_Texto para leitura_:
□ □ □ □ □
Do que adianta uma cidade possuir o melhor Corpo de Bombeiros do mundo se prédios não possuem planos de prevenção de incêndios, portas corta-fogo, extintores, saídas de emergência, sprinklers, hidrantes e o estado das edificações for precário com fiação em péssimo estado e a presença de muito material combustível? Obviamente, tragédias por fogo vão se suceder.
Um exemplo claro é Bangladesh. Grandes incêndios são tragédias recorrentes no país da Ásia, especialmente em áreas muito povoadas, onde a precariedade da infraestrutura e a falta de fiscalização das normas de segurança agravam o risco. Centenas morreram nos últimos anos em incêndios que costumam atingir mercados movimentados e fábricas de têxteis superlotadas. Segundo o governo, Daca que é uma das cidades mais densamente povoadas do mundo, registra cerca de cinco ocorrências de fogo por dia.
Quando o assunto é tornado e desastres por vento, a lógica é a mesma. Sem um sistema impecável de prevenção, que não inclui apenas a previsão meteorológica, não há como se impedir desastres como o ocorrido pelos devastadores tornados no Paraná na sexta-feira.
□ □ □ □ □
_Linhas da tarefa_:
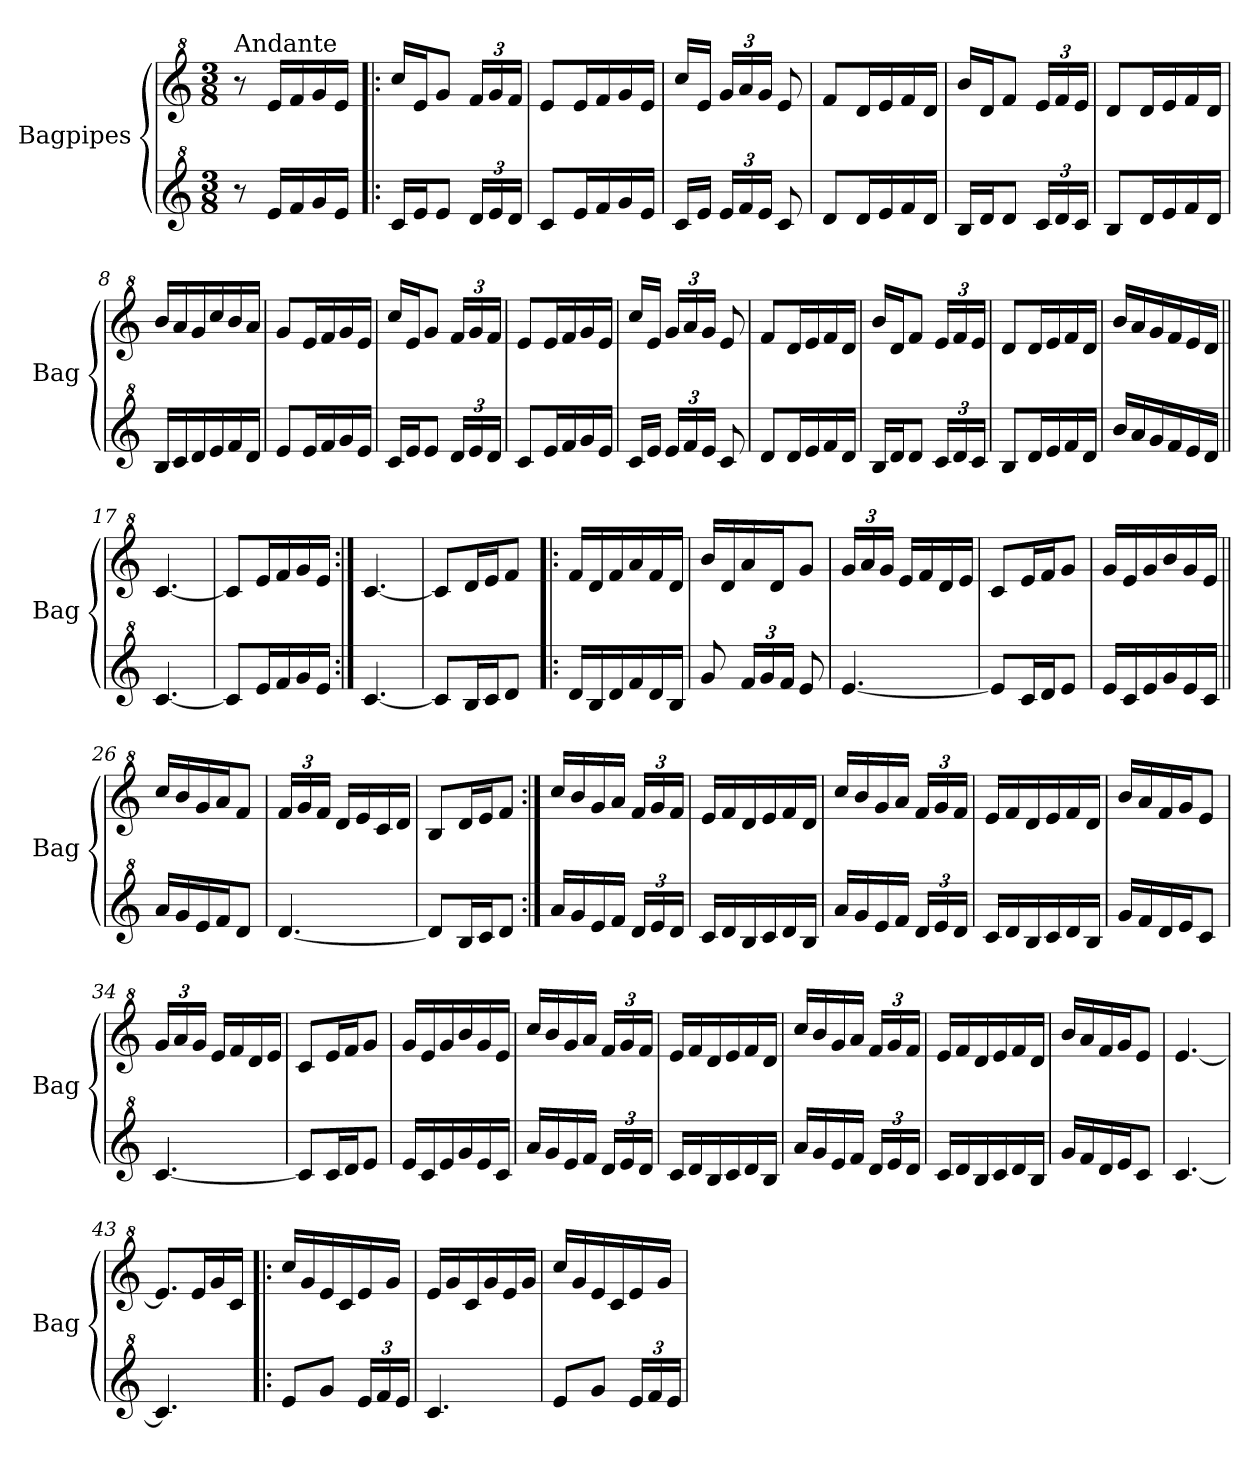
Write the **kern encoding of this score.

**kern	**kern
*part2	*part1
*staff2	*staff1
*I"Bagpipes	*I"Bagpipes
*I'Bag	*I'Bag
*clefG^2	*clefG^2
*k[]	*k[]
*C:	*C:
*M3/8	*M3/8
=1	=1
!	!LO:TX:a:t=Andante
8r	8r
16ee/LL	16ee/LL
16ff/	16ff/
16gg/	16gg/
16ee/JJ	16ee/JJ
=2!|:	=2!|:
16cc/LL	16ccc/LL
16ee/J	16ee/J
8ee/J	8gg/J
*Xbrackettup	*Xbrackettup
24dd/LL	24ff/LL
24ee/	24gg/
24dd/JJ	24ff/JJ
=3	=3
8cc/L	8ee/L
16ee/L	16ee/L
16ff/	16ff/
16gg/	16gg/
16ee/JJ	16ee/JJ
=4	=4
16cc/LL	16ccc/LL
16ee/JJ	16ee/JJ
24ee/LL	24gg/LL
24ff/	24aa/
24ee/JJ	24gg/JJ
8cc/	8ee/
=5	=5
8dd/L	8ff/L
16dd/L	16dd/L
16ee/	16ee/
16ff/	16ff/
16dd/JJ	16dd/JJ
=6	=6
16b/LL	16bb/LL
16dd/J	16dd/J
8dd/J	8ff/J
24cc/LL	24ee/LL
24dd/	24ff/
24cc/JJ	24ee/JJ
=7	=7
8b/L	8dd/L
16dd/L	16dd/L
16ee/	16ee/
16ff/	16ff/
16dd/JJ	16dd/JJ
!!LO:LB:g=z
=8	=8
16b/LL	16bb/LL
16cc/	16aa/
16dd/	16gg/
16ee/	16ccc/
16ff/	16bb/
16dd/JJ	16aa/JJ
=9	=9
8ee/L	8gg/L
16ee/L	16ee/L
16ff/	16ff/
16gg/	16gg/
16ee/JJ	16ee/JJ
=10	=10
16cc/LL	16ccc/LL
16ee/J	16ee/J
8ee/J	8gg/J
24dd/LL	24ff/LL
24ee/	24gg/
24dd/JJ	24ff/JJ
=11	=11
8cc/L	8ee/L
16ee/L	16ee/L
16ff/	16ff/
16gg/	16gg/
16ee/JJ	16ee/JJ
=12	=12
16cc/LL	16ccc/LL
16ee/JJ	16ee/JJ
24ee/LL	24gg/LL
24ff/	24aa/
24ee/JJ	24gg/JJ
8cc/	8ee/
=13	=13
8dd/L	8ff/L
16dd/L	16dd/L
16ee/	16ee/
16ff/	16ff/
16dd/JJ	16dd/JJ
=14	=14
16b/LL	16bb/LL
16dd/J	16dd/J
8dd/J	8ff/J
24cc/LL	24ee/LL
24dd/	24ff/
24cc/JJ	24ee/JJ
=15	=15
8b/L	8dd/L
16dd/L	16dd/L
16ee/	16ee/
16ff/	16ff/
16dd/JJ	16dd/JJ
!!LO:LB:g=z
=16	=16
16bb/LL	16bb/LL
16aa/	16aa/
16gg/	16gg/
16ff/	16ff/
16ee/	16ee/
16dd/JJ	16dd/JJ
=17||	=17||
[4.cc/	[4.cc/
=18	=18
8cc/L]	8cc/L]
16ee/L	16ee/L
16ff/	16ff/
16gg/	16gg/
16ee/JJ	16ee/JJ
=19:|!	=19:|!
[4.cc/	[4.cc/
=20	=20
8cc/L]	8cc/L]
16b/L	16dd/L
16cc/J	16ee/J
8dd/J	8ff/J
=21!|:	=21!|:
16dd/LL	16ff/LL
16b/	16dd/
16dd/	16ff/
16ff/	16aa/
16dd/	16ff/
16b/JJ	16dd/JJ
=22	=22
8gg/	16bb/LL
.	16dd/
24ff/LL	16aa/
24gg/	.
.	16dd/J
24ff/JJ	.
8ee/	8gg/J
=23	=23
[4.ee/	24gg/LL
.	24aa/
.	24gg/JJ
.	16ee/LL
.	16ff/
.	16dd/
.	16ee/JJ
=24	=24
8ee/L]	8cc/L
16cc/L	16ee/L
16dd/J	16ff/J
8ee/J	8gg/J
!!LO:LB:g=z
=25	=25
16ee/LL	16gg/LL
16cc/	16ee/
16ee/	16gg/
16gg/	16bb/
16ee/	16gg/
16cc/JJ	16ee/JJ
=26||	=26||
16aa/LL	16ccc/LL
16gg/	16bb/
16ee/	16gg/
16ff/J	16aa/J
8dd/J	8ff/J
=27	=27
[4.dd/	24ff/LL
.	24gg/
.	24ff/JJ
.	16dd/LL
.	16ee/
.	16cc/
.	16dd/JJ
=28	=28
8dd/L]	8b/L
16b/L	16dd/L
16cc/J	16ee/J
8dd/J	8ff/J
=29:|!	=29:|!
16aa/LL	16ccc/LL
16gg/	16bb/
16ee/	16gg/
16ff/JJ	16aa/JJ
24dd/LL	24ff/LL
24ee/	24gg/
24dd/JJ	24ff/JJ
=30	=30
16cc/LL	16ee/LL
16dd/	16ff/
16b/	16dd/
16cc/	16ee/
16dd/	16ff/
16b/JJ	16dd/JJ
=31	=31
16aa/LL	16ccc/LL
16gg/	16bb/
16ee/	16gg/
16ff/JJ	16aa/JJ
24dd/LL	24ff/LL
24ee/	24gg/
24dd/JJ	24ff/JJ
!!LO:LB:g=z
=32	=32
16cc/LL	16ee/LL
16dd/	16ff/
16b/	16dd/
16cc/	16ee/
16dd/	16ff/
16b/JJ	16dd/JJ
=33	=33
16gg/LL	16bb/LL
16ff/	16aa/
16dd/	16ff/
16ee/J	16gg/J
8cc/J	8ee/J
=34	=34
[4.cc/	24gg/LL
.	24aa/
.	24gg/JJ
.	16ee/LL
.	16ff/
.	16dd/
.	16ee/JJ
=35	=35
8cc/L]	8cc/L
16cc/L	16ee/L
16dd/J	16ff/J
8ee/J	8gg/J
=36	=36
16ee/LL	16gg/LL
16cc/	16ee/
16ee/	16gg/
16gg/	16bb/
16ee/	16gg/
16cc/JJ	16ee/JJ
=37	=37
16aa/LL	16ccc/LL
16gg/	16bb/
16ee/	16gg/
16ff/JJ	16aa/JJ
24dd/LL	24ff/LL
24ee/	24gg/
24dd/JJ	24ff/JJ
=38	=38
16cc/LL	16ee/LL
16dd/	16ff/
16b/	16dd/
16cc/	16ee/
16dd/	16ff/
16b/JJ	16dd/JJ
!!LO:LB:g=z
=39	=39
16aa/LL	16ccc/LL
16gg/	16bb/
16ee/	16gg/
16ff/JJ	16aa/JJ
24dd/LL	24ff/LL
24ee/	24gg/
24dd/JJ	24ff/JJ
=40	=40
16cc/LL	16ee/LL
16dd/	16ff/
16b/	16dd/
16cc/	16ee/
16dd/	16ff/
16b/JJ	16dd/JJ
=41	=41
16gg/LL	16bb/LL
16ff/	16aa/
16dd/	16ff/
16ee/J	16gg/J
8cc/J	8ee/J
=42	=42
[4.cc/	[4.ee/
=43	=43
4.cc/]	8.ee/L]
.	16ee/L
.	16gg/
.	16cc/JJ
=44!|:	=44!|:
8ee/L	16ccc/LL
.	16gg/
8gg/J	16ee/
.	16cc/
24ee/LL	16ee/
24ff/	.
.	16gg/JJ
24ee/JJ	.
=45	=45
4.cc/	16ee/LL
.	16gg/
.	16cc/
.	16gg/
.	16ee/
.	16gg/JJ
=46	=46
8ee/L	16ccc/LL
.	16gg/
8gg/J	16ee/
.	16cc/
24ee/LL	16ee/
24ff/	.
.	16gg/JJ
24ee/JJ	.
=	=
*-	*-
□ □ □ □ □
_Tarefas e exercícios_:
1 – Entre as linhas acima, selecione todas as que contêm a palavra "kern" e copie cada uma delas inteira. Leve em conta a diferença entre maiúsculas e minúsculas.
2 – Por favor, dê seguimento ao texto sobre prevenção de incêndios e tornados, começando logo depois da última frase.

_Respostas abaixo_:
1 –
Write the **kern encoding of this score.
**kern	**kern

2 –
Durante todo o fim de semana, meios de comunicação publicaram reportagens em que focaram a prevenção do desastre do Paraná na previsão meteorológica, destacando que não o Brasil não tem condições de prever tornados. “Por que o Brasil não conseguiu (e nem deve conseguir) prever novos tornados”, escreveu o jornalista Carlos Madeiro no portal UOL. “Nem especialistas em previsão meteorológica conseguem prever tornados no Brasil”, estampou em manchete o site Mídia Max.
Tornados são, sim, um fenômeno de difícil previsão e nem todos serão antecipados nem no Brasil e tampouco em países de Meteorologia mais avançada, porém é falso que a Meteorologia brasileira é incapaz de prognosticá-los. A onda de tornados da sexta-feira que atingiu o Nordeste da Argentina, Paraguai, Santa Catarina e o Paraná foi antecipada pelos meteorologistas já desde a véspera.
Na quinta-feira, véspera dos tornados, a MetSul Meteorologia publicou alerta em que antecipava o risco de ocorrência do fenômeno com o seguinte título: “Sistema linear de tempestades trará risco de tornados e microexplosões”. No texto, destacava “tornados tendem a ser de curta duração” e “podem provocar destruição significativa”. O alerta mencionava explicitamente o Oeste de Santa Catarina e o Paraná como regiões de maior risco.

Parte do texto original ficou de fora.